An extended excerpt:
The frequent presence of many diverse semantic units in individual Web pages makes near-duplicate detection particularly difficult. Frame elements for branding, and advertisements are often freely interspersed with other content elements. The branding elements tend to be deliberately replicated across the pages of individual sites, creating a "noise level" of similarity among pages of the same site.

SpotSigs provides a robust scheme for extracting characteristic signatures from Web documents, thus aiming to filter natural-language text passages out of noisy Web page components ... [It] is much more efficient, easier to implement, and less error-prone than ... layout analysis .... [and] we are able to show very competitive runtimes to the fastest known but more error-prone schemes like I-Match and Locality Sensitive Hashing (LSH).

The points (or "spots") in the page at which spot signatures are generated are all the locations where ... anchor words [occur]. We call the anchor words antecedents, which are typically chosen to be frequent within the corpus. The most obvious, largely domain-independent choices ... are stopwords like is, the, do, have, etc. ... which are distributed widely and uniformly within any snippet of natural-language text.

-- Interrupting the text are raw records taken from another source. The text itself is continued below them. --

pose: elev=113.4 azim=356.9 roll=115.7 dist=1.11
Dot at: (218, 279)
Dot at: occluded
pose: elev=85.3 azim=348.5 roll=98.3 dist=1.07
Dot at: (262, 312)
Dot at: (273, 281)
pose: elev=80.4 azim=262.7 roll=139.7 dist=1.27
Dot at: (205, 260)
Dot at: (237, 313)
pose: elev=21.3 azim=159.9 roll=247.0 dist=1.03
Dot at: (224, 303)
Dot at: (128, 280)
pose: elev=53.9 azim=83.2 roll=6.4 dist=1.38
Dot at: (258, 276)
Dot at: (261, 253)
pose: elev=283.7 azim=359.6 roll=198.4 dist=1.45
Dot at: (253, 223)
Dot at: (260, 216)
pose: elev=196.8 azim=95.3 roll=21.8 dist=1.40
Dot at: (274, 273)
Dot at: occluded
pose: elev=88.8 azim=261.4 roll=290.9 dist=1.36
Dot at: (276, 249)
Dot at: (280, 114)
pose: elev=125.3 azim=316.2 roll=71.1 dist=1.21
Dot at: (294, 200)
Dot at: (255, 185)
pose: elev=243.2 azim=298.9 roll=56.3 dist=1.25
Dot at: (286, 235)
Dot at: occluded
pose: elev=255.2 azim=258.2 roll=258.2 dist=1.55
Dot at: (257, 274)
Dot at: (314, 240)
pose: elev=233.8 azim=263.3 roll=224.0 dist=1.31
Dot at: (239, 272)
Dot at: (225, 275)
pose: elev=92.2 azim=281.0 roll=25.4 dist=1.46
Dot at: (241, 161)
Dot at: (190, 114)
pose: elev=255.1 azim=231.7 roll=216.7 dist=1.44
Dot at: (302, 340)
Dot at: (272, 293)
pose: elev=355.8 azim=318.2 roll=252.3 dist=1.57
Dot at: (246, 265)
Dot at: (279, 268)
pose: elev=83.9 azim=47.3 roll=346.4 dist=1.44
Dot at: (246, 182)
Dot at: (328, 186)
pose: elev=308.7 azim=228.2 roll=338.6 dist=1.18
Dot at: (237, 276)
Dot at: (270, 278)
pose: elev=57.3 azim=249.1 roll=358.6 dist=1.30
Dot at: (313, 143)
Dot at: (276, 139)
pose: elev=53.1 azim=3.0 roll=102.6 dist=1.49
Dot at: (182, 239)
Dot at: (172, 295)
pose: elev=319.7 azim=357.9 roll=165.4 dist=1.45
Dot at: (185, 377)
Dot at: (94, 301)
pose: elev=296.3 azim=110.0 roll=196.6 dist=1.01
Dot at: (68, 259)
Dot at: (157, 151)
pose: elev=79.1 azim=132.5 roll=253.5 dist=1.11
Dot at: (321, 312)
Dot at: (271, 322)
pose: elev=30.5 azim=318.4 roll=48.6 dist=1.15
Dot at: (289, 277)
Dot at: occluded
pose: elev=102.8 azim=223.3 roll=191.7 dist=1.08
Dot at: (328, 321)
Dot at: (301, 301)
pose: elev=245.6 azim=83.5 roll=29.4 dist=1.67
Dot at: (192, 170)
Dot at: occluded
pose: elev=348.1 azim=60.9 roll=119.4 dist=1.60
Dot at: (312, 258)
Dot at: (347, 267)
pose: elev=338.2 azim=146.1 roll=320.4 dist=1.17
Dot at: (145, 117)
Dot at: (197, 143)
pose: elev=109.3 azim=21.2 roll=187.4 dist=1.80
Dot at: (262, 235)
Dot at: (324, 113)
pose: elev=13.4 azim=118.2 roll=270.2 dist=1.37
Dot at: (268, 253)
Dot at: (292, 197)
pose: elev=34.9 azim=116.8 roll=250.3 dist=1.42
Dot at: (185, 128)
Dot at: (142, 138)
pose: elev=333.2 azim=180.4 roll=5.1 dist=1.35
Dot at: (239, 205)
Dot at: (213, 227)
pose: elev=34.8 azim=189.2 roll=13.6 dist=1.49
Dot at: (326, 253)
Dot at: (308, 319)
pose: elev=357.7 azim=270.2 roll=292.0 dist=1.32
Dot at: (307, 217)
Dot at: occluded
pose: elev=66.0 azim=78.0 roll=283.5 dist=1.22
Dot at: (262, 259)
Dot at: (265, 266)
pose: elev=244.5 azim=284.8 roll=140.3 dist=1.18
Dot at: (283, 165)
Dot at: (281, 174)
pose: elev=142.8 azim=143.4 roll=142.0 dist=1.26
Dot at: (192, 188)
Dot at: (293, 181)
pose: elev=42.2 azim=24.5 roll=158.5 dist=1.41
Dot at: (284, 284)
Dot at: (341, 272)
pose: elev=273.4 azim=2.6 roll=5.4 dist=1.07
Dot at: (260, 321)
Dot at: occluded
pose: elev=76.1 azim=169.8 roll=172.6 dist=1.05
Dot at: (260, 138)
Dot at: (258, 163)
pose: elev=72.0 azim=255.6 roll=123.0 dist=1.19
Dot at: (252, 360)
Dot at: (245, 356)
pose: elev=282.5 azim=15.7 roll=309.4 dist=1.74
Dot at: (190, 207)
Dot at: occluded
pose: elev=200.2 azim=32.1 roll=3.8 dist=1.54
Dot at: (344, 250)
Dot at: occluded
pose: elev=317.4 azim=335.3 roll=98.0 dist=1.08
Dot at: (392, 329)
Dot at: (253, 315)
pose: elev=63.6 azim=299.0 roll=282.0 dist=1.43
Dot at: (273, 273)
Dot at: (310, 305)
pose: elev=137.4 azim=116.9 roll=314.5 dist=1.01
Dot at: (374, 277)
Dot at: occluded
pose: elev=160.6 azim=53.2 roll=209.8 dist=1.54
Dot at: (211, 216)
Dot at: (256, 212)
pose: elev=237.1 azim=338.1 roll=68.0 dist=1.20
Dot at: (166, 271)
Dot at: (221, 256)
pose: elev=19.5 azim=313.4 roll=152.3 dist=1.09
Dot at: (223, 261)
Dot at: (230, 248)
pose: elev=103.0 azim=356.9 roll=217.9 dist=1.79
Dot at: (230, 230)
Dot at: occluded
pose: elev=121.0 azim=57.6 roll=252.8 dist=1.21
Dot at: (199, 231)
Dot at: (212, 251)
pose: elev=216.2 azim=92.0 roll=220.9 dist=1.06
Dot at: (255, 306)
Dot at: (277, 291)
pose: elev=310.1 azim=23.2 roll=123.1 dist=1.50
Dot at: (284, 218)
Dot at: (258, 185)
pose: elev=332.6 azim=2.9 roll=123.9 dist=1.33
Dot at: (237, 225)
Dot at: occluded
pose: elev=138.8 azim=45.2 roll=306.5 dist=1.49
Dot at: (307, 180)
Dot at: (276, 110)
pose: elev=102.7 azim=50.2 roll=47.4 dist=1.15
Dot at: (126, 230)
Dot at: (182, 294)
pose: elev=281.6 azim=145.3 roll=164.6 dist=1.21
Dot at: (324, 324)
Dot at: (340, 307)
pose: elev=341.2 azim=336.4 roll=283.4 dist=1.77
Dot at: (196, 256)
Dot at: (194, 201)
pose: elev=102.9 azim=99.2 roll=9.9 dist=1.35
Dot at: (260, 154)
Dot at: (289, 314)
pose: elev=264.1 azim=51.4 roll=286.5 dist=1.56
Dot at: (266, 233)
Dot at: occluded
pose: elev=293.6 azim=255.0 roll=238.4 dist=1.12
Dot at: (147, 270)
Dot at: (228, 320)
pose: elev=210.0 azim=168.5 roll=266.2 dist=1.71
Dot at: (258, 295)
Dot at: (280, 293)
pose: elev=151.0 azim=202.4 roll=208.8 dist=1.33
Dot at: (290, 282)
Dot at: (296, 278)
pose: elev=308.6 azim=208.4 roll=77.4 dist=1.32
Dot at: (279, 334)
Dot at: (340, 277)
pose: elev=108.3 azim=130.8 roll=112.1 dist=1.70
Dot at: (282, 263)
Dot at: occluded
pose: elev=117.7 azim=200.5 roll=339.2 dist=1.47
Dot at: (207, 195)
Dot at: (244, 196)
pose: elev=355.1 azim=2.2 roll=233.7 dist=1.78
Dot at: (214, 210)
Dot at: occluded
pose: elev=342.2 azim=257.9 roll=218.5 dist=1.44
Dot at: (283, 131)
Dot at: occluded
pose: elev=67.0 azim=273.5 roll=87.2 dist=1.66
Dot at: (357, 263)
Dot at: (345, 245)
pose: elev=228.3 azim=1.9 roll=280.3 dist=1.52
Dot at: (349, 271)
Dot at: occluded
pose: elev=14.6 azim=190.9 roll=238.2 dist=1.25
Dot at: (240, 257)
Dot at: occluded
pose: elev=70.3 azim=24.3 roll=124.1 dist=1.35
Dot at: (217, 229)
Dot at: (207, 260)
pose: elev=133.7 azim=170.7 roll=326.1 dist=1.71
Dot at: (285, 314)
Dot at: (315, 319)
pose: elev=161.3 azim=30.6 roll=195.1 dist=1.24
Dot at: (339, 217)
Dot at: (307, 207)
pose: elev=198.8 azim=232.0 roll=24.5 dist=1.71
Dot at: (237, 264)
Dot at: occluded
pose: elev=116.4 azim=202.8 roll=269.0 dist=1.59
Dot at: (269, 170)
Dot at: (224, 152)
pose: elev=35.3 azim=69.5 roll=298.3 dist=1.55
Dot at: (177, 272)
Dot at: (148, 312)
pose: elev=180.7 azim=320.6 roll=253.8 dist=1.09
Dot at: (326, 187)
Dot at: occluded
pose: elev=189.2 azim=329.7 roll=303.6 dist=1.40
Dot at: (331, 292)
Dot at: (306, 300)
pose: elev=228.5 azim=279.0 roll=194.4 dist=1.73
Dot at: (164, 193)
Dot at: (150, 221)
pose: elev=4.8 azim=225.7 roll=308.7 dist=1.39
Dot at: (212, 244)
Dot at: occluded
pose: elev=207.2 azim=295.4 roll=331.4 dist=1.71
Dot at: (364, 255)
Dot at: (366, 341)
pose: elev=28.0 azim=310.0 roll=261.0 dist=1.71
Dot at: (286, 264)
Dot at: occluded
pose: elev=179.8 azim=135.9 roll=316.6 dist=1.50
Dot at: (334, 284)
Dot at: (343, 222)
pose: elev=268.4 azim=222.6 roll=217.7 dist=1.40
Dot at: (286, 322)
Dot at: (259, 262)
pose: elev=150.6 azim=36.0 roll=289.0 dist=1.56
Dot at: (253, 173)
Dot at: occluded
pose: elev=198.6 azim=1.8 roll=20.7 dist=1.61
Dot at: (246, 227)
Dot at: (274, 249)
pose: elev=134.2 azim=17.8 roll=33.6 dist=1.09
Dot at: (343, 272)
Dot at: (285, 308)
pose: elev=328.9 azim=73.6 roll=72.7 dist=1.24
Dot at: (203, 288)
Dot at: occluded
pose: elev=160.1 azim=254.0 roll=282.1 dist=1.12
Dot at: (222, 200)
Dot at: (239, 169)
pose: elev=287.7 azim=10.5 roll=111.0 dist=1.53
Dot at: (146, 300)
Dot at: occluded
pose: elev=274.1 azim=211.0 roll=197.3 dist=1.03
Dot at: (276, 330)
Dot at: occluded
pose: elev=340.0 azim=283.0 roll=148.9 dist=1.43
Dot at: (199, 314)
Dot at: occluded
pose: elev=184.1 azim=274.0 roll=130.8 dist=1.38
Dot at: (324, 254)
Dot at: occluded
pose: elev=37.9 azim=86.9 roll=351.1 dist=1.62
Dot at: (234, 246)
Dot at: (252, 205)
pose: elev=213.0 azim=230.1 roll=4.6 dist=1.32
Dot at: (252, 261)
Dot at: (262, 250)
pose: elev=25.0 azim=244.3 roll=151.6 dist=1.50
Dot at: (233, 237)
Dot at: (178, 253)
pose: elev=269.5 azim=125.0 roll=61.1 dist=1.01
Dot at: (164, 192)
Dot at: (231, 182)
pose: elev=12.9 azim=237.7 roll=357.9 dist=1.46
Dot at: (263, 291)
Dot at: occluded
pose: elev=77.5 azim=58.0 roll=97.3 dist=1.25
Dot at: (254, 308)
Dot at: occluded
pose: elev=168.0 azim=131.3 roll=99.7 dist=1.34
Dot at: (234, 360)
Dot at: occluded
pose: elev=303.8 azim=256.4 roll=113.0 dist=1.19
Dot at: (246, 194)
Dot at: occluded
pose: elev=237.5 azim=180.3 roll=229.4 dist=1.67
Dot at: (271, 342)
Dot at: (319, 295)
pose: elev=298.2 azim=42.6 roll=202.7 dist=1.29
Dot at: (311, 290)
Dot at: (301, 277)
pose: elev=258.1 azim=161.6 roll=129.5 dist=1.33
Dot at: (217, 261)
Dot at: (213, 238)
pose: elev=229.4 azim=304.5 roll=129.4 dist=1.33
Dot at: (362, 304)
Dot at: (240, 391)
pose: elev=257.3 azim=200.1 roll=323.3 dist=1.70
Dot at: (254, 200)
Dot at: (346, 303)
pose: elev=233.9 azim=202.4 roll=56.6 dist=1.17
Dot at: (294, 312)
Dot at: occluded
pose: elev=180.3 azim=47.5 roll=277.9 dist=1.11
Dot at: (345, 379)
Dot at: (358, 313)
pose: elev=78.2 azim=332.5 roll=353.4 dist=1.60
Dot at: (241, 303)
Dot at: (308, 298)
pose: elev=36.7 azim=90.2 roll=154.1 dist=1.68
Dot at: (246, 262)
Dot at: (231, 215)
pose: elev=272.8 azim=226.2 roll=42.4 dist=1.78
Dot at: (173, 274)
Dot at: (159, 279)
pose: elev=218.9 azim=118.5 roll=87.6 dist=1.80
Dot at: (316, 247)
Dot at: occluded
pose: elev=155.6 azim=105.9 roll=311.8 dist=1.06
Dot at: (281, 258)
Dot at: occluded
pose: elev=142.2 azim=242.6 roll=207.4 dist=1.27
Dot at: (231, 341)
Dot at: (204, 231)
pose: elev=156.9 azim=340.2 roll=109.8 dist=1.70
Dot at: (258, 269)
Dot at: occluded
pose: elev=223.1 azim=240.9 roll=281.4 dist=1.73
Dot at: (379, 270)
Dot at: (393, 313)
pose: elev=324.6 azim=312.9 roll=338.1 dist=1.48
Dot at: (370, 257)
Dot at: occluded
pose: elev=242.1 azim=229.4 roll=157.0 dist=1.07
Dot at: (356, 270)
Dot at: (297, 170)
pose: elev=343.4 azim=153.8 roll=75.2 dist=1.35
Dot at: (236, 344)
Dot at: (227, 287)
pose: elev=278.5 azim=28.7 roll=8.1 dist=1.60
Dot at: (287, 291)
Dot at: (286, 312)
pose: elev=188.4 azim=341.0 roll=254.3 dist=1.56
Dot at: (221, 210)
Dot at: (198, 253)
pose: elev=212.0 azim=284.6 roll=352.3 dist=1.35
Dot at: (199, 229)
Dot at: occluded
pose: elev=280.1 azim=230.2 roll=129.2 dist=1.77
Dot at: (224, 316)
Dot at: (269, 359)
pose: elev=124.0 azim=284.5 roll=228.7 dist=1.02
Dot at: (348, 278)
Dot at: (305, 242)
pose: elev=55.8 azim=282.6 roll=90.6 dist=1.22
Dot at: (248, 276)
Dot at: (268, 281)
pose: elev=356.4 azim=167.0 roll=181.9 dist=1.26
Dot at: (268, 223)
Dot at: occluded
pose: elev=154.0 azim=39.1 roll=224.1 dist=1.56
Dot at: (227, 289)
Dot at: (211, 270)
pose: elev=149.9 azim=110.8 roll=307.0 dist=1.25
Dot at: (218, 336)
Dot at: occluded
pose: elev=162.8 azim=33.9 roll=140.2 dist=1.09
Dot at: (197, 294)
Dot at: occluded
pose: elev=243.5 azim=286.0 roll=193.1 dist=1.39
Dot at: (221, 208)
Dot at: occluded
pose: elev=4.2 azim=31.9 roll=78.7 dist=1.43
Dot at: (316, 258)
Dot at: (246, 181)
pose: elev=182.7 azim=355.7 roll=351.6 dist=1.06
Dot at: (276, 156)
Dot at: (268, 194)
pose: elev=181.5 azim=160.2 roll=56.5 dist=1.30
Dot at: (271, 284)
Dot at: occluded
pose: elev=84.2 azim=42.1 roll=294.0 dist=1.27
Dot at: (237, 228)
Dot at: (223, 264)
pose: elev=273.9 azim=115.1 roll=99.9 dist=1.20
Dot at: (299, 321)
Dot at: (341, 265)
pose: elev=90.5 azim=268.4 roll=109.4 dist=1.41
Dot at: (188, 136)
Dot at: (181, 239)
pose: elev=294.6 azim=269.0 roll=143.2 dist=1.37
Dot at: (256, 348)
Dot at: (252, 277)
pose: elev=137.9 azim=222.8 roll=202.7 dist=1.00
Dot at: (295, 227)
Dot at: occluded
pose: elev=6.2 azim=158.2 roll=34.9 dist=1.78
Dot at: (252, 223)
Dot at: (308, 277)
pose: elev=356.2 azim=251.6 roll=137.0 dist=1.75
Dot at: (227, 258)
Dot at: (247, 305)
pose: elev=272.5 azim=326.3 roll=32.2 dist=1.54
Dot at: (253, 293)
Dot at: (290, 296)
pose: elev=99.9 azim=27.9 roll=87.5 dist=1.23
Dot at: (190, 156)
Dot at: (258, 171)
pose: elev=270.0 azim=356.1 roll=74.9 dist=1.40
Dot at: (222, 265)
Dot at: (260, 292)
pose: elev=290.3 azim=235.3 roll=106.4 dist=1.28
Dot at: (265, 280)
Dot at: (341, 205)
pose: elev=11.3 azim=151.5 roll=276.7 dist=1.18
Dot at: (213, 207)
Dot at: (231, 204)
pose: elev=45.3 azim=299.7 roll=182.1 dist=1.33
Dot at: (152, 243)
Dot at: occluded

A spot signature ... consists of a chain of words that follow an antecedent word .... Spot signatures ... [focus on] the natural-language passages of Web documents and skip over advertisements, banners, and navigational components.
The paper gives an example of a generating a spot signature where a piece of text like "at a rally to kick off a weeklong campaign" produces two spots: "a:rally:kick" and "a:weeklong:campaign".

What I particularly like about this paper is that they take a very hard problem and find a beautifully simple solution. Rather than taking on the brutal task of tearing apart the page layout to discard ads, navigation, and other goo, they just noted that the most important part of the page tends to be natural language text. By starting all their signatures at stopwords, they naturally focus the algorithm on the important parts of the page. Very cool.

If you can't get enough of this topic, please see also my previous post, "Detecting near duplicates in big data", that discusses a couple papers out of Google that look at this problem.

Update: Martin Theobald posted a detailed summary of the paper on the Stanford InfoBlog.

3 comments:

Anonymous said...

"By starting all their signatures at stopwords, they naturally focus the algorithm on the the important parts of the page."

Ironically you have a duplicate stopword in there.

Greg Linden said...

Oops! Thanks, fixed now!

Abdur said...

That is a nice piece of work. When I came up with I-match I was trying to focus the duplicate signatures at the important pieces of the document/information used via IDF filtering. I like how they are using this approach to refine what is used to find a duplicate rather than the other works that simply try and find ways to project the problem into some similarity space.